From pro to pro, players have seen enough glimmers of the former Tiger to know he remains a threat. Said Viktor Hovland, “I feel like even now, when he’s maybe not at his best, you see the moments here and there that sort of separate him from everyone else: the clean strike of the ball, making clutch putts, never giving up, always hanging on and fighting. I just love the charisma he has when he plays golf.

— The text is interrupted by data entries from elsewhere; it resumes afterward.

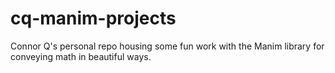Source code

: # cq-manim-projects

Connor Q's personal repo housing some fun work with the Manim library for conveying math in beautiful ways.
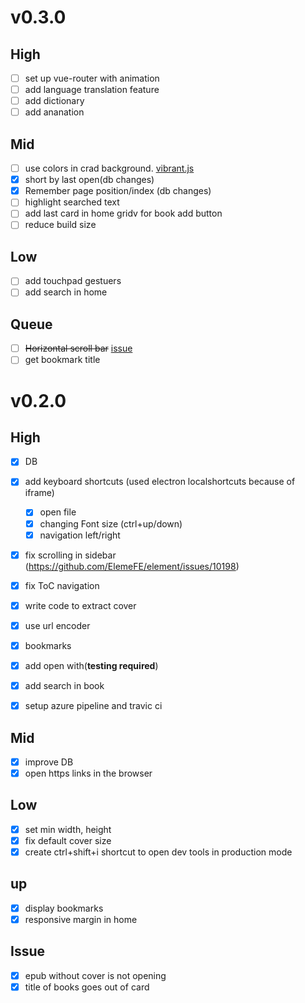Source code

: # v0.3.0

## High
- [ ] set up vue-router with animation
- [ ] add language translation feature
- [ ] add dictionary
- [ ] add ananation 

## Mid
- [ ] use colors in crad background. [vibrant.js](https://jariz.github.io/vibrant.js/)
- [x] short by last open(db changes)
- [x] Remember page position/index (db changes)
- [ ] highlight searched text 
- [ ] add last card in home gridv for book add button 
- [ ] reduce build size

## Low
- [ ] add touchpad gestuers
- [ ] add search in home

## Queue
- [ ] ~~Horizontal scroll bar~~ [issue](https://github.com/futurepress/epub.js/issues/744)
- [ ] get bookmark title 

# v0.2.0

## High

- [x] DB
- [x] add keyboard shortcuts (used electron localshortcuts because of iframe)
  - [x] open file
  - [x] changing Font size (ctrl+up/down)
  - [x] navigation left/right
- [x] fix scrolling in sidebar (https://github.com/ElemeFE/element/issues/10198)
- [x] fix ToC navigation
- [x] write code to extract cover
- [x] use url encoder
- [x] bookmarks
- [x] add open with(**testing required**)
- [x] add search in book
- [x] setup azure pipeline and travic ci


## Mid

- [x] improve DB
- [x] open https links in the browser

## Low

- [x] set min width, height
- [x] fix default cover size
- [x] create ctrl+shift+i shortcut to open dev tools in production mode

## up

- [x] display bookmarks
- [x] responsive margin in home

## Issue

- [x] epub without cover is not opening
- [x] title of books goes out of card
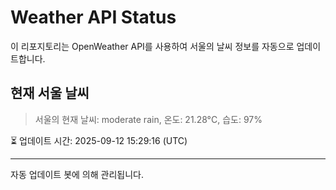 
# Weather API Status

이 리포지토리는 OpenWeather API를 사용하여 서울의 날씨 정보를 자동으로 업데이트합니다.

## 현재 서울 날씨
> 서울의 현재 날씨: moderate rain, 온도: 21.28°C, 습도: 97%

⏳ 업데이트 시간: 2025-09-12 15:29:16 (UTC)

---
자동 업데이트 봇에 의해 관리됩니다.

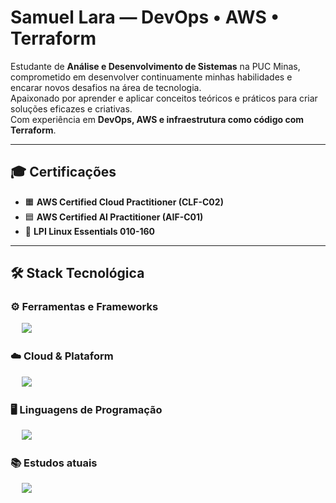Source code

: # Samuel Lara — DevOps • AWS • Terraform

Estudante de **Análise e Desenvolvimento de Sistemas** na PUC Minas, comprometido em desenvolver continuamente minhas habilidades e encarar novos desafios na área de tecnologia.  
Apaixonado por aprender e aplicar conceitos teóricos e práticos para criar soluções eficazes e criativas.  
Com experiência em **DevOps, AWS e infraestrutura como código com Terraform**.    

---

## 🎓 Certificações
- 🟧 **AWS Certified Cloud Practitioner (CLF-C02)**
- 🟦 **AWS Certified AI Practitioner (AIF-C01)**
- 🐧 **LPI Linux Essentials 010-160**

---

## 🛠️ Stack Tecnológica

### ⚙️ Ferramentas e Frameworks  
<p align="left">
  <span>&emsp;</span>
  <a href="https://github.com/syvixor/skills-icons">
    <img src="https://skills.syvixor.com/api/icons?i=terraform,github,docker" />
  </a>
</p>



### ☁️ Cloud & Plataform 
<p align="left">
  <span>&emsp;</span>
  <a href="https://github.com/syvixor/skills-icons">
    <img src="https://skills.syvixor.com/api/icons?i=aws,linux" />
  </a>
</p>


### 🖥️ Linguagens de Programação  
<p align="left">
  <span>&emsp;</span>
  <a href="https://github.com/syvixor/skills-icons">
    <img src="https://skills.syvixor.com/api/icons?i=bash,javascript,csharp" />
  </a>
</p>



### 📚 Estudos atuais
<p >
  <span>&emsp;</span>
  <a href="https://github.com/syvixor/skills-icons">
    <img src="https://skills.syvixor.com/api/icons?i=datadog" />
  </a>
</p>



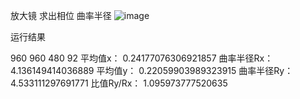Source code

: 放大镜
求出相位
曲率半径
![image](https://github.com/chengpengSHINE/Wavefront/assets/130882847/1aedf1d4-e1ac-4f02-b98d-8ae0021ed305)

运行结果

960 960
480 92
平均值x： 0.24177076306921857
曲率半径Rx： 4.136149414036889
平均值y： 0.22059903989323915
曲率半径Ry： 4.533111297691771
比值Ry/Rx： 1.095973777520635
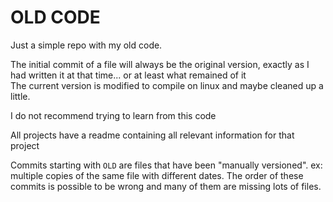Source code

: # OLD CODE
Just a simple repo with my old code.

The initial commit of a file will always be the original version, exactly as I had written it at that time... or at least what remained of it  
The current version is modified to compile on linux and maybe cleaned up a little.

I do not recommend trying to learn from this code

All projects have a readme containing all relevant information for that project

Commits starting with `OLD` are files that have been "manually versioned". ex: multiple copies of the same file with different dates. The order of these commits is possible to be wrong and many of them are missing lots of files.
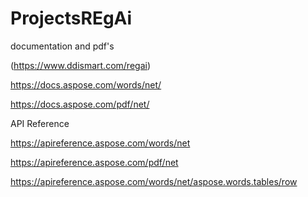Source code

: # ProjectsREgAi
documentation and pdf's

(https://www.ddismart.com/regai)


https://docs.aspose.com/words/net/

https://docs.aspose.com/pdf/net/


API Reference

https://apireference.aspose.com/words/net

https://apireference.aspose.com/pdf/net



https://apireference.aspose.com/words/net/aspose.words.tables/row

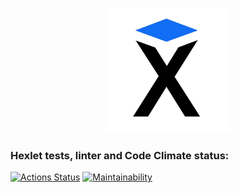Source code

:<!-- Hexlet header -->
<a href="https://ru.hexlet.io/">
<p align="center">
    <img src="images/hexlet_logo.png" 
        width="200" 
        height="200">
</p>
</a>


### Hexlet tests, linter and Code Climate status:
[![Actions Status](https://github.com/Alex-Iset/python-project-49/actions/workflows/hexlet-check.yml/badge.svg)](https://github.com/Alex-Iset/python-project-49/actions)
[![Maintainability](https://api.codeclimate.com/v1/badges/3f97b97684258233f288/maintainability)](https://codeclimate.com/github/Alex-Iset/python-project-49/maintainability)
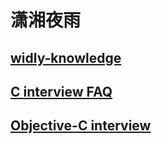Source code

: # 潇湘夜雨


## [widly-knowledge](https://github.com/chancelee/faceOffer/blob/master/faceoffer/files/basic.md)
## [C interview FAQ](https://github.com/chancelee/faceOffer/blob/master/faceoffer/files/c_cpp_files.md)
## [Objective-C interview](https://github.com/chancelee/faceOffer/blob/master/faceoffer/files/oc.md)


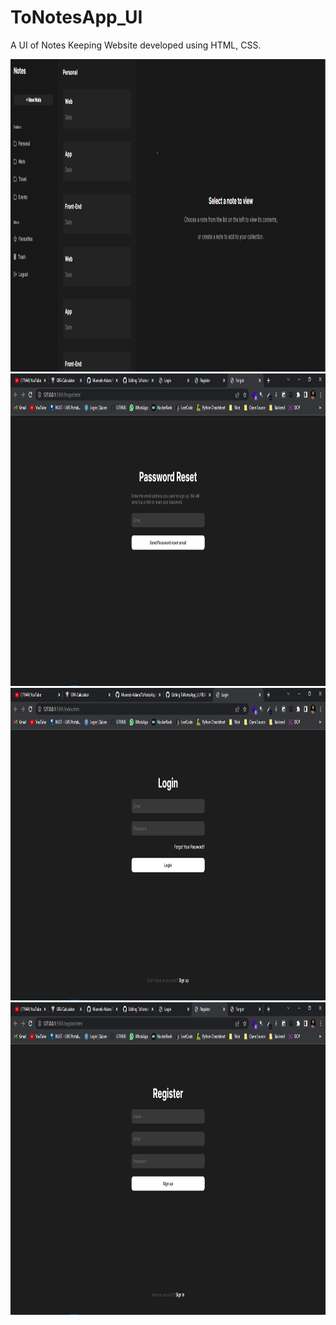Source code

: # ToNotesApp_UI
A UI of Notes Keeping Website developed using HTML, CSS.
<p align="center">
  <img src="./ReadmeImages/dashboard.png"  height="500px" title="Dashboard">
  <img src="./ReadmeImages/forgot.png"  height="500px" title="forgot">
  <img src="./ReadmeImages/login.png"  height="500px" title="login">
  <img src="./ReadmeImages/register.png"  height="500px" title="register">
</p>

Watching Woods rise from a hospital bed to race at the Masters has already sparked debate about where that performance fits in the Tiger pantheon. Zalatoris couldn’t resist going when I asked him what makes Tiger Woods Tiger Woods. “I mean, I could give you 25 accolades, and there are even more,” Zalatoris said. “He has 15 majors. He has won 82 times. He is the greatest of all time. Obviously considering he came back after what he got and he’s playing it [caliber] of golf, you could say that’s probably his greatest accomplishment. I mean, it’s pretty amazing.
This raises another question, which at first glance seems ridiculous but needs to be asked: can a 46-year-old man with a surgically repaired knee and Achilles tendon, a fused spinal cord and a metal foot win this Masters? ? Marc Leishman pointed out that Woods’ advantages are metaphysical. “It’s up in his brain,” Leishman said. “Everyone’s brain is wired differently, and they have this determination and work ethic. It’s both. If he does, you won’t spare him anything.